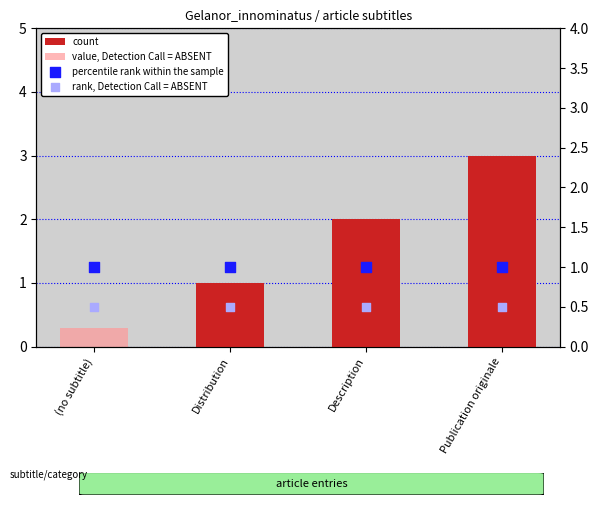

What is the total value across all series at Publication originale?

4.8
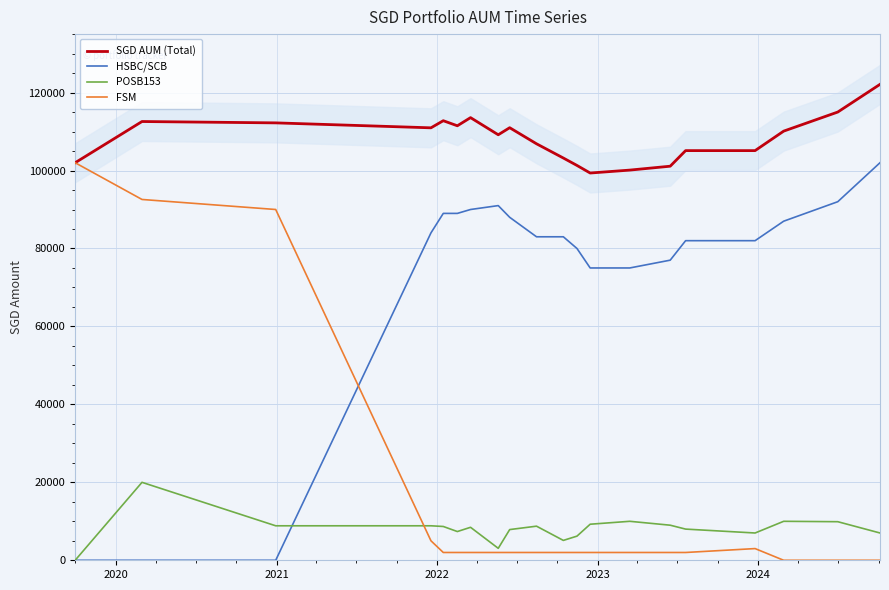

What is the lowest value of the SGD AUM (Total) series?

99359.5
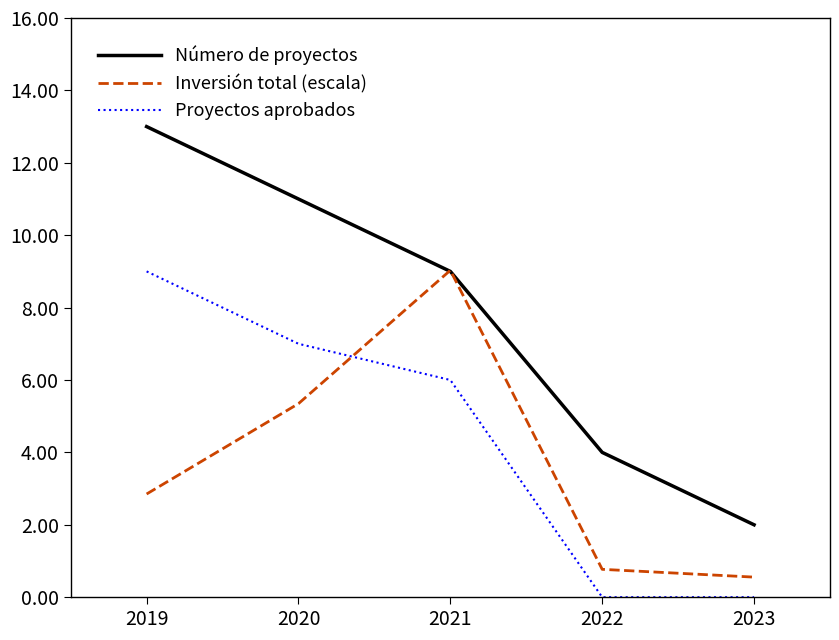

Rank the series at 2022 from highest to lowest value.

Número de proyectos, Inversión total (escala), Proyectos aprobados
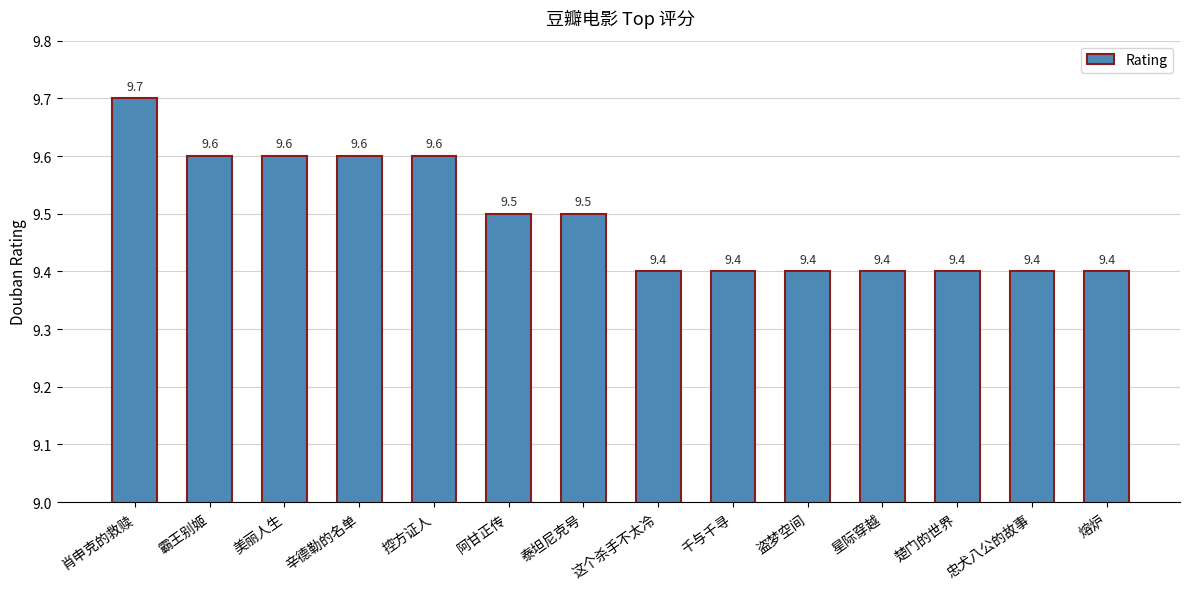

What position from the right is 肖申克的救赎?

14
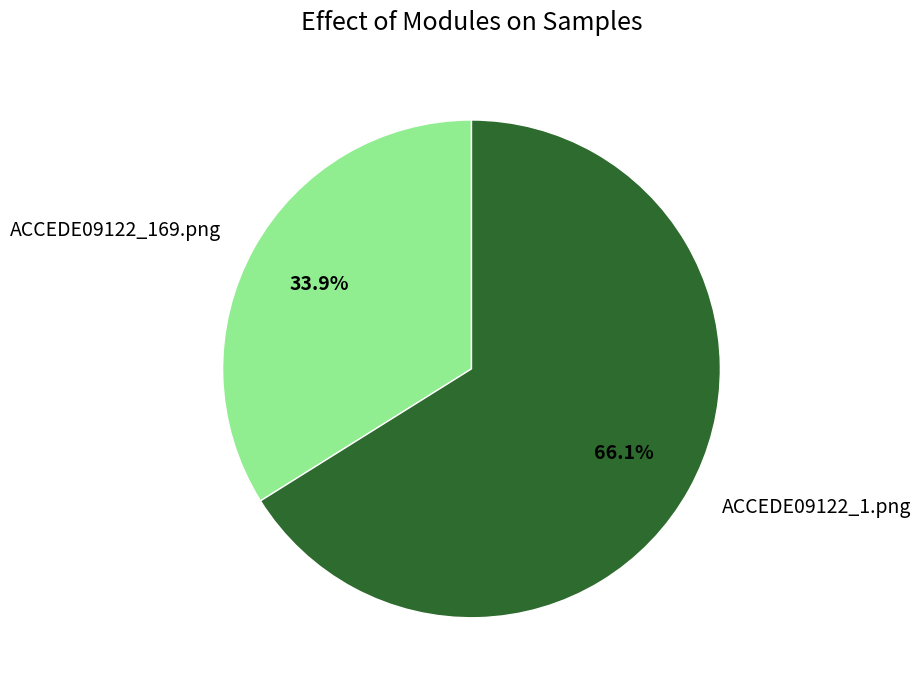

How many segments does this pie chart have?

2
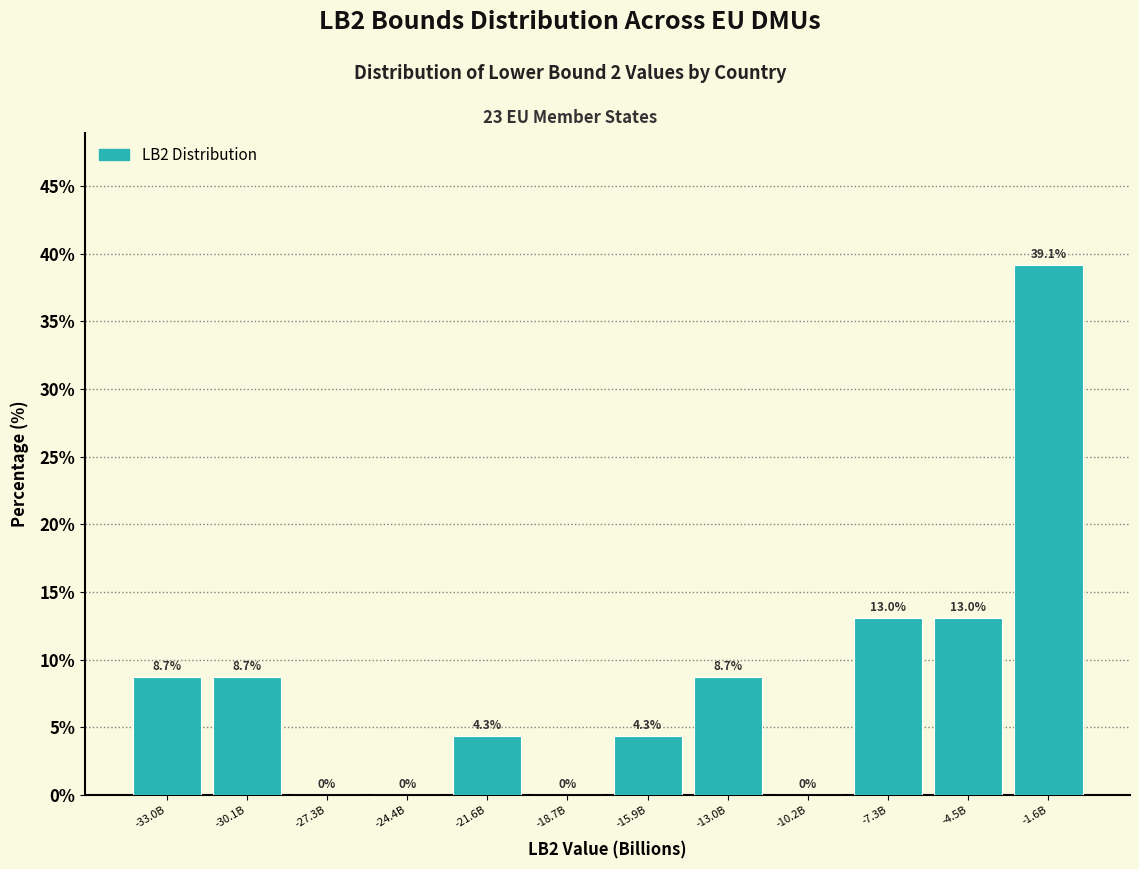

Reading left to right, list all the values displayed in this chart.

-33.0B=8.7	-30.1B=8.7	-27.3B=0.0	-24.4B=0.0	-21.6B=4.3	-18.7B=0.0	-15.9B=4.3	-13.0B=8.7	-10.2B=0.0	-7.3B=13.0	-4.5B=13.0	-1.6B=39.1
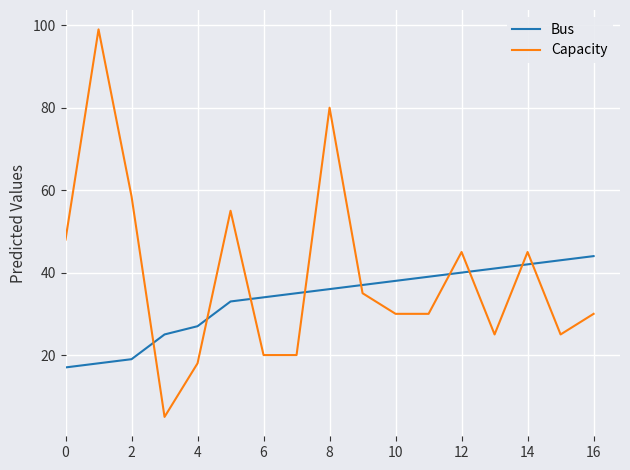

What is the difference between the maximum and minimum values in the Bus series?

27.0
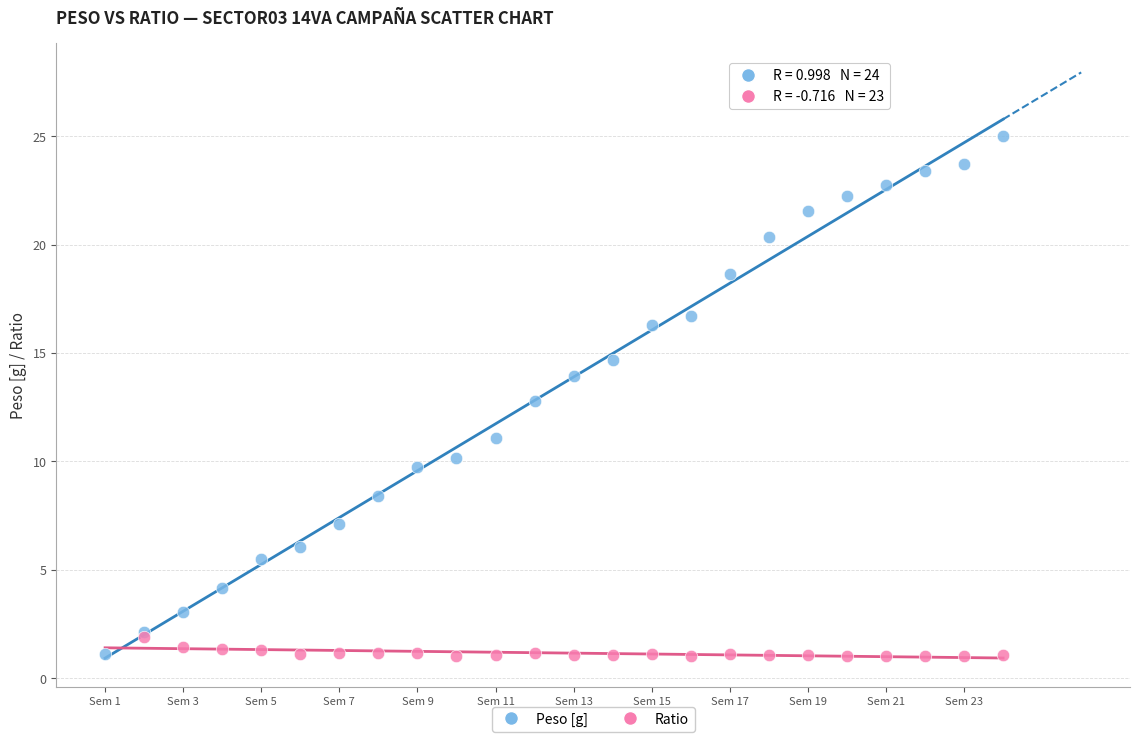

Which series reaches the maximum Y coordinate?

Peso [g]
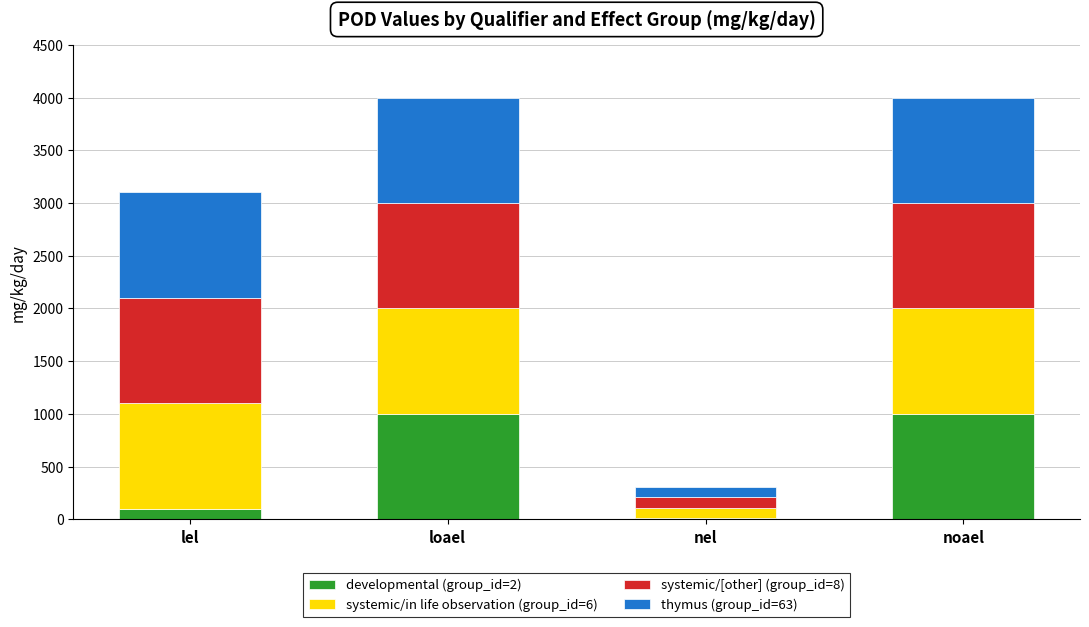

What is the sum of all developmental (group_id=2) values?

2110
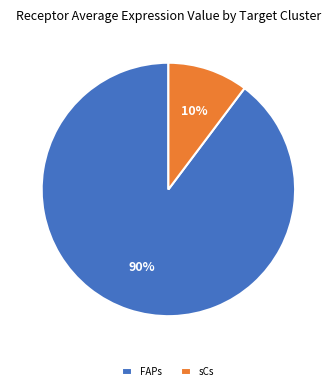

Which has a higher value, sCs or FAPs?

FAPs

How to complete this task >>
Copy out all of the material above word for word, leaving out the pictures.

Response >>
What is the total value across all series at Publication originale?

4.8

What is the lowest value of the SGD AUM (Total) series?

99359.5

Rank the series at 2022 from highest to lowest value.

Número de proyectos, Inversión total (escala), Proyectos aprobados

What position from the right is 肖申克的救赎?

14

How many segments does this pie chart have?

2

Reading left to right, list all the values displayed in this chart.

-33.0B=8.7	-30.1B=8.7	-27.3B=0.0	-24.4B=0.0	-21.6B=4.3	-18.7B=0.0	-15.9B=4.3	-13.0B=8.7	-10.2B=0.0	-7.3B=13.0	-4.5B=13.0	-1.6B=39.1

What is the difference between the maximum and minimum values in the Bus series?

27.0

Which series reaches the maximum Y coordinate?

Peso [g]

What is the sum of all developmental (group_id=2) values?

2110

Which has a higher value, sCs or FAPs?

FAPs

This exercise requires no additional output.